> [Exercise brief]
The answer must consist of the entries, copied exactly and in full.

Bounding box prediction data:
______________________________

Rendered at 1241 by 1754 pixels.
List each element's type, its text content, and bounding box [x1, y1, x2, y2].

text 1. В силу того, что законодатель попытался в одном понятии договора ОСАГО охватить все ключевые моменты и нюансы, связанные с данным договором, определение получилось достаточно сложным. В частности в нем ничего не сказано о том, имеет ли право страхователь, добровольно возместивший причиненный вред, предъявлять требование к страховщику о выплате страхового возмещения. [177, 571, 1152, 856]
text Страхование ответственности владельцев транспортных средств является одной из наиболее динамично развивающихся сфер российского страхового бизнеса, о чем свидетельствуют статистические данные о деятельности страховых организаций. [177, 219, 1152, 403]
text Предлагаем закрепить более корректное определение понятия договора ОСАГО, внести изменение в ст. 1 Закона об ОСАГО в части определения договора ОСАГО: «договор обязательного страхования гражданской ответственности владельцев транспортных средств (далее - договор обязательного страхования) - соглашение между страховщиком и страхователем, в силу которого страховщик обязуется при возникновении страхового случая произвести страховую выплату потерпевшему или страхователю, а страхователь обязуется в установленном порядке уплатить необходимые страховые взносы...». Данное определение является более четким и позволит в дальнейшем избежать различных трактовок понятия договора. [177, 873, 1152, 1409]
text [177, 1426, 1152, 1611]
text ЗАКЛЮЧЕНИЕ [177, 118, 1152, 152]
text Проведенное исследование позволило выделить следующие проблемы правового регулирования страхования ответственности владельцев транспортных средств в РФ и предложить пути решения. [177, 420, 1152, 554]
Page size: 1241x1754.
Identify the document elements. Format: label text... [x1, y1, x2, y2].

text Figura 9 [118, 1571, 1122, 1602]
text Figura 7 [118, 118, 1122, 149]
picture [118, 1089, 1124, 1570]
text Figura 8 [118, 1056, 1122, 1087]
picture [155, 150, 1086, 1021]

______________________________

> [Solved exercise]
Rendered at 1241 by 1754 pixels.
List each element's type, its text content, and bounding box [x1, y1, x2, y2].

text 1. В силу того, что законодатель попытался в одном понятии договора ОСАГО охватить все ключевые моменты и нюансы, связанные с данным договором, определение получилось достаточно сложным. В частности в нем ничего не сказано о том, имеет ли право страхователь, добровольно возместивший причиненный вред, предъявлять требование к страховщику о выплате страхового возмещения. [177, 571, 1152, 856]
text Страхование ответственности владельцев транспортных средств является одной из наиболее динамично развивающихся сфер российского страхового бизнеса, о чем свидетельствуют статистические данные о деятельности страховых организаций. [177, 219, 1152, 403]
text Предлагаем закрепить более корректное определение понятия договора ОСАГО, внести изменение в ст. 1 Закона об ОСАГО в части определения договора ОСАГО: «договор обязательного страхования гражданской ответственности владельцев транспортных средств (далее - договор обязательного страхования) - соглашение между страховщиком и страхователем, в силу которого страховщик обязуется при возникновении страхового случая произвести страховую выплату потерпевшему или страхователю, а страхователь обязуется в установленном порядке уплатить необходимые страховые взносы...». Данное определение является более четким и позволит в дальнейшем избежать различных трактовок понятия договора. [177, 873, 1152, 1409]
text [177, 1426, 1152, 1611]
text ЗАКЛЮЧЕНИЕ [177, 118, 1152, 152]
text Проведенное исследование позволило выделить следующие проблемы правового регулирования страхования ответственности владельцев транспортных средств в РФ и предложить пути решения. [177, 420, 1152, 554]
Page size: 1241x1754.
Identify the document elements. Format: label text... [x1, y1, x2, y2].

text Figura 9 [118, 1571, 1122, 1602]
text Figura 7 [118, 118, 1122, 149]
picture [118, 1089, 1124, 1570]
text Figura 8 [118, 1056, 1122, 1087]
picture [155, 150, 1086, 1021]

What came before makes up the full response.